Source extract:
[start]
So with $40 to cut in order to make budget I'm trying to figure out what to cut or go lower on. Note: the wireless adapter is needed.
I am a Gigabyte mobo fanboy, I guess, but that is one area I could decrease the price by going with the
BIOSTAR Hi-Fi Z87X 3D. That always seemed like a cheap manufacturer, but this board has gotten some good reviews.
I guess we could debate once more the need for the 128GB SSD, but wow, it's a great deal at $50 off.
What do folks think?
EDIT: Looks like you guys added some more posts...which is strange because I could not get in (it kept saying it was down for maintenance?) I'll try to catch up with the new posts that have been added.
Get a cheaper case, that is a ripoff for $100. Something like a Corsair 200R goes on sale for as low as $30 after rebate quite often, 300R is better to work with and goes on sale for $50 often. Even if you absolutely can't wait for sale, you can still find stuff like this good case for $50 no rebate:
http://www.newegg.com/Product/Produc...82E16811146081
Get this PSU, it's very solid and for $20 it's a steal:
http://www.newegg.com/Product/Produc...82E16817139026 It's actually strong enough to power something as high as a GTX 780 Ti, though it'd be near 90% load if CPU and GPU peaked at the same time. Anyway, the point is that this $20 PSU is way more than enough for the system you're contemplating and is known to be reliable and well-built.
That SSD is overpriced for what it is, you can get something like a Kingston 128GB for $80 after rebate all the time. Don't bother paying for more speed, all modern SSDs are so fast that you will not be able to tell the difference between them. Do pay for reliability, Intel/Crucial/Samsung and Plextor are most reliable. Sandisk, Toshiba, Corsair Neutron, Kingston are also good choices, and their latest-generation SSDs should be pretty much as reliable as the I/C/S/P group.
[end]
Information given:
[start]
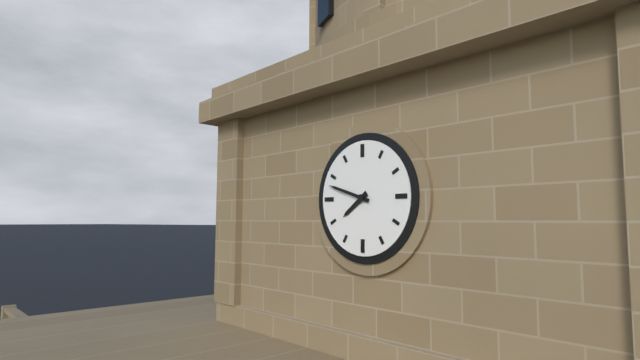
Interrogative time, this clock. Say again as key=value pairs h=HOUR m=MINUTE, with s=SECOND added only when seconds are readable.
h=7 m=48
[end]
[start]
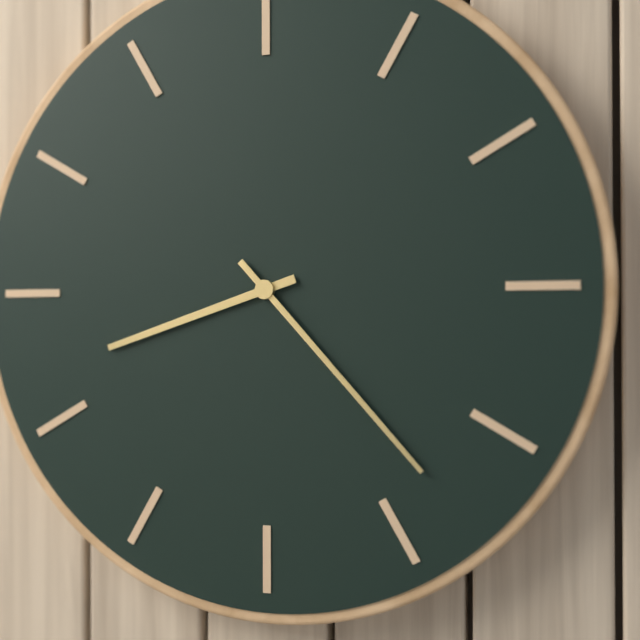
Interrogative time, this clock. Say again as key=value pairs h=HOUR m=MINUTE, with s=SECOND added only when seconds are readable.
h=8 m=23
[end]
Brief 1: In the PC-build forum thread, how low does the reply say the Corsair 200R case often goes on sale for after rebate?
Brief 2: Carry the PC-build forum thread on from where it stops.

Output 1: As low as $30 after rebate.

Output 2:
$145 for a video card that strong, to play TF2/ Civ V is not too wise imho. Here is a GTX 650 (equal to a HD7750, can be overclocked to near-7770 speeds) for $60 AR:
http://www.newegg.com/Product/Produc...82E16814134162
Stock vs stock, that $145 card you linked to (GTX 650 Ti) is 36% faster than the $60 GTX 650 I linked to (see the 1920x1200 column) but costs 142% more.
http://www.techpowerup.com/reviews/ASUS/GeForce_GTX_650_Ti_Direct_Cu_II/28.html
Civ V is not a fast-twitch game and GTX 650 easily goes above 40 fps for that. As for TF2, GTX 650 is way more than enough as well. I can't find reviews testing the GTX 650 with TF2, but a GTX 650 is in the neighborhood of a HD5770, and probably slightly faster. TF2 is CPU-bottlenecked as you can see, so that a HD5770 gets 88fps at 1920x1200 along with a bunch of other cards (see
http://www.techpowerup.com/reviews/HIS/HD_5770/22.html). Then again TF2 has gotten slightly more complex since that date, so let's just say for sake of argument that a a stock GTX 650 will get the same framerate, about 88fps 1920x1200. At 1080p with overclocking you're looking at ~120fps on a GTX 650 for TF2, if the CPU doesn't bottleneck you first.
When your nephew moves past TF2 and Civ V later, say a year from now, you can resell the GTX 650 for, say, $30-35. Add to that the $85 + interest you saved and advances in GPU tech and by this time next year you can probably buy the equivalent of a GTX 760 for ~$120. A year from now, would you rather have a new GTX 760 or a used GTX 650 Ti? Just some food for thought. Because GPUs depreciate so quickly, it's generally not a good idea to drastically overbuy what you need. (Would I do this for my own build? Of course not. But I'm also building PCs with my own money, and I play stuff WAY more demanding than TF2 and Civ V at 1080p. I'm at 5760x1080.)
Another money saver: non K CPU do not require the expense of Z87 and certainly not a $160 mobo, IMO. Even if you want to stick with 4 DIMM slots, you can buy a Gigabyte B85 for around half of that. i5-4570 is never going to use more than 77W, if even that; the days of the P4 are long gone.
I totally agree!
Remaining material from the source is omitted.